Казалось, откуда- то издалека послышался какой то звук. Он нарастал. Вначале Вольдемар Кириллович ощутил идущее от него беспокойство. Затем сознание пронзила бездонная тоска одинокого, мающегося существа. И уже когда граф проникся к нему жалостью, готовностью помочь и разделить его одиночество, пришла мощная волна угрозы. Угрозы невиданной, потусторонней и от того столь ужасной, что Вольдемара Кирилловича передёрнуло с ног до головы. Оскаленная пасть появилась перед самым его носом и глаза, глядящие прямо в упор. вспыхнули кроваво — рубиновым светом. Лязг смыкающихся челюстей слился с пронзительным криком графа. Тот очнулся и, тяжело дыша, заозирался по сторонам. Почти тут же граф спохватился и бросил взгляд в сторону сидящего на козлах Афанасия / уж не заметил ли тот чего/. Но ездовой нахлестывал лошадей и по- прежнему пел песню. Только песня, которую он выводил, на сей раз была настолько тягучей, что напоминала вой и плачь одновременно. — Вот откуда у меня такой сон, — подумал Вольдемар Кириллович, запахивая разъехавшиеся в стороны полы шубы. Он сделал серьёзное лицо и, набрав полную грудь воздуха, гарнул:
— Заткнись!
Афанасий оборвал вытьё на полуслове, словно уже давно ждал от барина подобного приказа. И теперь степь оглашали лишь топот копыт, скрип полозьев по сыпучему снегу да редкие крики, сопровождавшие очередной свист кнута.

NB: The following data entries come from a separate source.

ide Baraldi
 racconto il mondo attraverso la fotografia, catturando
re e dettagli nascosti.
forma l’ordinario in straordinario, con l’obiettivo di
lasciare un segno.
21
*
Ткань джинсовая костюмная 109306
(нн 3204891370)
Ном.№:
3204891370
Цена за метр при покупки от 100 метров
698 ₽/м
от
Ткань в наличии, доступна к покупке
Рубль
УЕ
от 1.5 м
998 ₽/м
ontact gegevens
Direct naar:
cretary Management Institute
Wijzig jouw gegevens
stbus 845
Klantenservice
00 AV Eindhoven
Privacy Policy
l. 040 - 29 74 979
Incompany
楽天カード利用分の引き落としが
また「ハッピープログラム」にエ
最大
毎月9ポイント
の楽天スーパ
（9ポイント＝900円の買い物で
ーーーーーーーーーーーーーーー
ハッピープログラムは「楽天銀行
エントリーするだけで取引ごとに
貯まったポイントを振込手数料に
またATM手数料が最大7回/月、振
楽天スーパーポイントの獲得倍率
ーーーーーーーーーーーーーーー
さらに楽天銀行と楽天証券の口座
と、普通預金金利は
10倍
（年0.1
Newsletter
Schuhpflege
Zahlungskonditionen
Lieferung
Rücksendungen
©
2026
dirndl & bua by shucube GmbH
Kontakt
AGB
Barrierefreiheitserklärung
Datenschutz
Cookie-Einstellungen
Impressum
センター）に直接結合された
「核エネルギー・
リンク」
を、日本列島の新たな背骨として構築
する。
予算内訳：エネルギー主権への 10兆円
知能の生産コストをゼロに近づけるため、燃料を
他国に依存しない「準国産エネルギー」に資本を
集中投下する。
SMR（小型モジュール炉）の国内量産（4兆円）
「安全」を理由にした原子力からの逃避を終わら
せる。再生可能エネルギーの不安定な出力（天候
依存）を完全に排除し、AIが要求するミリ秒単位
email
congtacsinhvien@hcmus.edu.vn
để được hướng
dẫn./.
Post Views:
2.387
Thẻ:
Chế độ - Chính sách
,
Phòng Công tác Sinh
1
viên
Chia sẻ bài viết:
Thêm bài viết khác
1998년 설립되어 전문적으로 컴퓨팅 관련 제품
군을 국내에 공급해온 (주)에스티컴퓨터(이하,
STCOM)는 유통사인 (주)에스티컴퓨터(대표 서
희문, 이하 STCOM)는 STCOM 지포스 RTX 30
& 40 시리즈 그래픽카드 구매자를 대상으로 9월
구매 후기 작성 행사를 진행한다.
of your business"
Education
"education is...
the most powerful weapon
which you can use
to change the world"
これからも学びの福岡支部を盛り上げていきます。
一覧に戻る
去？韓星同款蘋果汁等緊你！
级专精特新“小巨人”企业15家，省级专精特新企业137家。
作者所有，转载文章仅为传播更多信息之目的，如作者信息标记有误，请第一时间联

Козельск спускающимся с холма путникам казался маленьким округлым муравейником. Мороз, с утра опустившийся на город, заставил беспрестанно топить печи, и потому небо над ним было разукрашено сизо — оранжевой дымкой, которую узкими полосами пробивали слабые лучи утреннего солнца. Скатившись с горы, карета Оболенского, запряжённая тройкой, покатила по заснеженным улицам, на которых то здесь, то там поднимались пары от выброшенных за ночь нечистот. Ещё сонные дворники лениво сгребали всё это добро в кучу и, недовольно фыркая, укладывали в большие корзины, сплетённые из красного толстого хвороста. Проехав мимо красильного завода купца Берендеева, карета въехала на широкий двор полицейского участка и, не доезжая широких ступеней входа, остановилась. Соскочивший с козел Афанасий быстро обмотал вожжи вокруг столба, и так же стремительно подбежав к карете, открыл дверцу.
При виде входящего графа стоявший у дверей полицейский вытянулся и, лихо щёлкнув каблуками сапог, отдал честь. Вольдемар Кириллович брезгливо махнул перчаткой и шагнул навстречу выскочившему из-за стола городовому.